Returns the completeness status of the executing code block

Returns

The completeness status of the executing code block

Exception-aware code blocks have a completeness status regarding the exception handling system. This status determines whether an exception was actually thrown or not, and whether the exception was caught or not.
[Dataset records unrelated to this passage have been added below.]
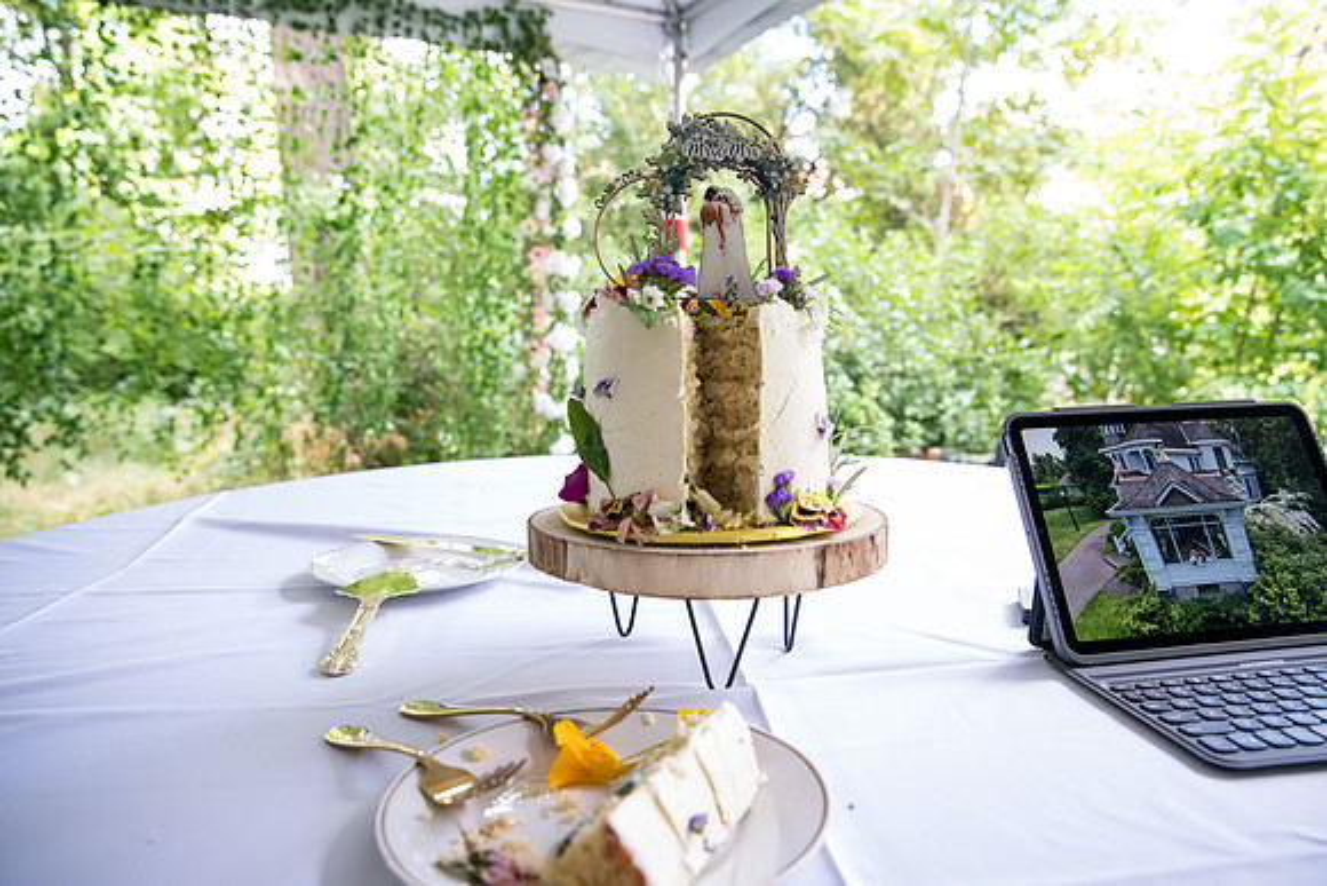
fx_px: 885
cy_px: 443
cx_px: 664
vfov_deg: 53.2
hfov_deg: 73.7
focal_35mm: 24
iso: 3200
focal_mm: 24
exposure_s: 1/320
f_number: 4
The status of the current block can be obtained any time, provided that the exception context has begun at the time of the function call. However, it is sensible to call this function only during the execution of finally blocks.

Precondition

• A program (or thread) must begin an exception context prior to calling e4c_get_status. Such programming error will lead to an abrupt exit of the program (or thread).

See also

#e4c_status

finally

E4C_BOOL e4c_is_instance_of	(	const e4c_exception *	instance,
		const e4c_exception_type *	exception_type
	)

Returns whether an exception instance is of a given type

Parameters

instance	The thrown exception
exception_type	A previously defined type of exceptions

Returns

Whether the specified exception is an instance of the given type

e4c_is_instance_of can be used to determine if a thrown exception is an instance of a given exception type.

This function is intended to be used in a catch block, or in a finally block provided that some exception was actually thrown (i.e. e4c_get_status returs e4c_failed or e4c_recovered).
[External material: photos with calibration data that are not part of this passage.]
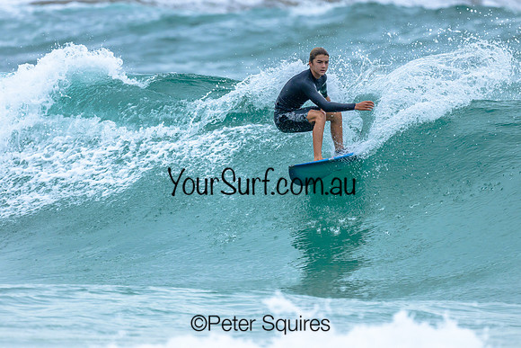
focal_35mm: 1100
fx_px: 15917
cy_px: 185
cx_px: 254
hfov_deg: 1.9
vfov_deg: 1.3
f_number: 6.3
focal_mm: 800
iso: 500
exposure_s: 1/2500
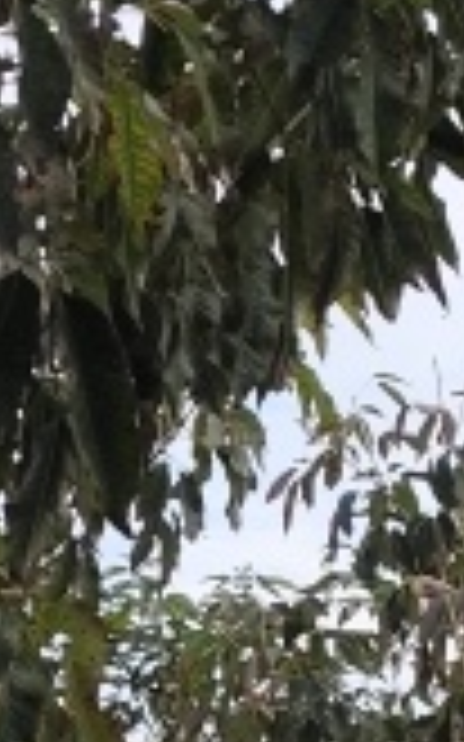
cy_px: 785
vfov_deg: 13.0
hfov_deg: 8.1
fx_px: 3200
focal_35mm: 158
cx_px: -252
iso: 50
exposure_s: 1/455
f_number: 1.65
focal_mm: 6.19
This function will return false if either instance or type are NULL.

try{
   ...
}catch(RuntimeException){
   const e4c_exception * exception = e4c_get_exception();
   if( e4c_is_instance_of(exception, &SignalException) ){
       ...
   }else if(exception->type == &NotEnoughMemoryException){
       ...
   }
}

Precondition

• instance must not be NULL
• type must not be NULL

See also

#e4c_exception

#e4c_exception_type

e4c_get_exception

long e4c_library_version

(

void

)

Gets the library version number

Returns

The version number associated with the library

This function provides the same information as the E4C_VERSION_NUMBER macro, but the returned version number is associated with the actual, compiled library.

Note

This version number can be considered as the run-time library version number, as opposed to the compile-time library version number (specified by the header file).

Remarks

The library must be compiled with the corresponding header (i.e. library version number should be equal to header version number).

See also

E4C_VERSION_NUMBER

void e4c_print_exception

(

const e4c_exception *

exception

)

Prints a fatal error message regarding the specified exception

Parameters

exception

The uncaught exception

This is a convenience function for showing an error message through the standard error output. It can be passed to e4c_context_set_handlers as the handler for uncaught exceptions. Will be used by default, unless otherwise set up.

In absence of NDEBUG, this function prints as much information regarding the exception as it is available, whereas in presence of NDEBUG, only the name and message of the exception are printed.

Precondition

• exception must not be NULL

Exceptions

#NullPointerException

If exception is NULL

See also

e4c_uncaught_handler

e4c_context_begin

e4c_using_context

void e4c_print_exception_type

(

const e4c_exception_type *

exception_type

)

Prints an ASCII graph representing an exception type's hierarchy

Parameters

exception_type

An exception type

This is a convenience function for showing an ASCII graph representing an exception type's hierarchy through the standard error output.

For example, the output for #ProgramSignal2Exception would be:

Exception hierarchy
________________________________________________________________

    RuntimeException
     |
     +--SignalException
         |
         +--ProgramSignalException
             |
             +--ProgramSignal2Exception
________________________________________________________________

Precondition

• exception_type must not be NULL

Exceptions

#NullPointerException

If exception_type is NULL

See also

#e4c_exception_type

Variable Documentation

const e4c_signal_mapping* const e4c_default_signal_mappings

The array of predefined signal mappings.